A vital component of automating this process is Buildkite’s CI pipeline. We created a pipeline that:
- Checks for SQL syntax errors
- Creates a test MySQL server using the current master branch of the database’s schema and tests the application of the changes in the pull request (PR)
- Check differences and apply the PR changes to our testing MySQL environment
- Check differences and apply the PR changes to our staging environment and output some table statistics from the production environment
The production output statistics are table size on disk and estimated row counts. These stats can assist in determining if the schema change might cause some level of service interruption and might require special handling. Once the PR is merged to master, the buildkite pipeline checks differences between the master branch and what is running in production.
If the differences are the expected changes from the PR, the developer can unblock this final step and Skeema applies changes to the production MySQL database cluster. Each one of these steps is a blocking step that requires approval by the engineering team responsible for the requested change before moving to the next step.
As far as guardrails are concerned, we have configured Skeema to not allow destructive schema changes in production as a default.
Destructive changes are allowed in our testing and staging environments.
We also configured Skeema to use pt-online-schema-change to make schema changes. This is the same schema change tool that the DataOps team is familiar with and has been in use at SendGrid for many years. We have developed a set of reasonable options for pt-online-schema-change to roll back its changes if replication falls behind or active threads in the database become excessive.

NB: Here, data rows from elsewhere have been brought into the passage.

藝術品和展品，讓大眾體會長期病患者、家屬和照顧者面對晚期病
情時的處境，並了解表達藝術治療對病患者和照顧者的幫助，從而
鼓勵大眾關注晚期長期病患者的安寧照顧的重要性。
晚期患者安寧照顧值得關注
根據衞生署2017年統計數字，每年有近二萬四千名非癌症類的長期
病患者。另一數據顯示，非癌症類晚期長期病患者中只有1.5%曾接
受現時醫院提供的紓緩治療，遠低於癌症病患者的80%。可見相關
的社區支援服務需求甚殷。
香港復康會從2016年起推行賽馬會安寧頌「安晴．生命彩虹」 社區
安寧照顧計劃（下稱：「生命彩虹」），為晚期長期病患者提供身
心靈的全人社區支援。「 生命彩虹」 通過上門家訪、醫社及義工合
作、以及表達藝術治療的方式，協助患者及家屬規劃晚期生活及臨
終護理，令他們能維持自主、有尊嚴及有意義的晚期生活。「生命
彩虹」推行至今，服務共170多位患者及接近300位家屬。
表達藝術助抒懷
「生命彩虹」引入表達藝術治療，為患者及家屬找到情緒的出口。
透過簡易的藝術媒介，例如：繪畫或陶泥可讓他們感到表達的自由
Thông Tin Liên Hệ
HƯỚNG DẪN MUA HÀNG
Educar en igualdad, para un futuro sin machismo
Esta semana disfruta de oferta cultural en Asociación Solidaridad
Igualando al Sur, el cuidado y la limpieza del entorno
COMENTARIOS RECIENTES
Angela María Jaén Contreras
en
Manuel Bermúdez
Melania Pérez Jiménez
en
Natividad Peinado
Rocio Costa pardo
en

Having Skeema configured in this way removes the potential errors of having manual steps for the application and hand coding of pt-online-schema-change commands by DataOps team members.
With the addition of programmatic guardrails, individual teams can be responsible for the management of their MySQL database schemas and the application of those changes to pre-production and production environments with relative safety. If guardrails are hit, the schema change will fail and is rolled back. Reasons for the schema change failure are output to the build logs for additional review.

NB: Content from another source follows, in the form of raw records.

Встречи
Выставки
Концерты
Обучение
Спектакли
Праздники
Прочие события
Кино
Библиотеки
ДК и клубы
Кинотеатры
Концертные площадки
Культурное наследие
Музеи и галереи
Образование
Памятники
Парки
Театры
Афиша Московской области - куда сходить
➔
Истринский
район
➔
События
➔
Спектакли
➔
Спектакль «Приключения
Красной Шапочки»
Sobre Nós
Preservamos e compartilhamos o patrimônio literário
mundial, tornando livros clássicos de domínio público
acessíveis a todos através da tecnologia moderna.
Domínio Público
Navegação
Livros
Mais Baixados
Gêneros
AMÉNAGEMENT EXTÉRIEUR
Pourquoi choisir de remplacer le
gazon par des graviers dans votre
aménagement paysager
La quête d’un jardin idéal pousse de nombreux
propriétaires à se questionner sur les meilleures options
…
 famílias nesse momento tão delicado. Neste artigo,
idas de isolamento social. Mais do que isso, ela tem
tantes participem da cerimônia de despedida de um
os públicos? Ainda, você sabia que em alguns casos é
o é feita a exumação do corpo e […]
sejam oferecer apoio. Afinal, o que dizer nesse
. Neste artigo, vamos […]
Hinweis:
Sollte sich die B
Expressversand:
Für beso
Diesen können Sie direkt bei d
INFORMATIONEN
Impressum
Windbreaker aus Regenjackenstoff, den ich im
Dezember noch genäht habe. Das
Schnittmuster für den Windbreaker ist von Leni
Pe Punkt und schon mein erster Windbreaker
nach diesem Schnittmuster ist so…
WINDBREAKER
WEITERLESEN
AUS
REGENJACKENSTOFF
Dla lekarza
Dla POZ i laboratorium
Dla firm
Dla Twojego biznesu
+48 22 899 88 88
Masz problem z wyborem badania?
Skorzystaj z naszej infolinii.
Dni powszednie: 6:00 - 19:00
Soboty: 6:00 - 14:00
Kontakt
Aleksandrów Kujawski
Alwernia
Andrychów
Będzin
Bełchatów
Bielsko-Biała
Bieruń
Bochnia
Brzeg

Allowing developers to shepherd their changes from local test on a laptop to production greatly enhances developer autonomy and ownership of the database that is supporting their application. The automation and integration of Skeema into our MySQL database management process easily covers about ninety percent of our general schema change management tasks.
Most schema changes are for adding columns, changing enum fields, changing defaults, and adding indexes. The remaining ten percent of schema changes deal with special cases of large tables, very active databases, or partitioned tables. As of this post, Skeema does not yet deal with making schema changes to partitioned tables, but I hear it’s an often requested addition and the developer of Skeema is actively asking for help implementing that feature.
Combining Git, pt-online-schema-change, Skeema, and a Buildkite CI pipeline brings a reliable, repeatable, programmatic process to MySQL database schema changes. It empowers developers to safely manage their databases’ schema and control how fast features and fixes are rolled out to production.
Including appropriate guardrails in the configuration files for Skeema and pt-online-schema change, provides a measure of confidence for developers implementing schema changes and gives valuable feedback on possible ways to proceed with the schema change if those guardrails are hit.
The Data Operations team remains available to assist those remaining ten percent of cases that this process can not be applied to and will be working on additional tooling to enhance this process in the future.